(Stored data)
- - -

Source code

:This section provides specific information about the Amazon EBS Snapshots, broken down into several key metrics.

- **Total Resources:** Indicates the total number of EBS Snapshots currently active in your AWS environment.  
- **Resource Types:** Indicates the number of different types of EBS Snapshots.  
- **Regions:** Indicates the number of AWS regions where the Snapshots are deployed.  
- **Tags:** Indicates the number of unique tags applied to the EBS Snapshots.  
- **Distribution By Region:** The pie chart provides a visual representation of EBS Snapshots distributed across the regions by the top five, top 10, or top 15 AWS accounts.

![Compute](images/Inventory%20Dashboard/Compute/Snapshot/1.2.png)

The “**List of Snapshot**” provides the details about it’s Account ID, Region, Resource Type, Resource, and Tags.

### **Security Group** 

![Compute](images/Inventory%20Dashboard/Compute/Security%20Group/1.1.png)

- - -

• **Task**
Every entry is to be retyped word for word.

• **Output of the exercise**
Source code

:This section provides specific information about the Amazon EBS Snapshots, broken down into several key metrics.

- **Total Resources:** Indicates the total number of EBS Snapshots currently active in your AWS environment.  
- **Resource Types:** Indicates the number of different types of EBS Snapshots.  
- **Regions:** Indicates the number of AWS regions where the Snapshots are deployed.  
- **Tags:** Indicates the number of unique tags applied to the EBS Snapshots.  
- **Distribution By Region:** The pie chart provides a visual representation of EBS Snapshots distributed across the regions by the top five, top 10, or top 15 AWS accounts.

![Compute](images/Inventory%20Dashboard/Compute/Snapshot/1.2.png)

The “**List of Snapshot**” provides the details about it’s Account ID, Region, Resource Type, Resource, and Tags.

### **Security Group** 

![Compute](images/Inventory%20Dashboard/Compute/Security%20Group/1.1.png)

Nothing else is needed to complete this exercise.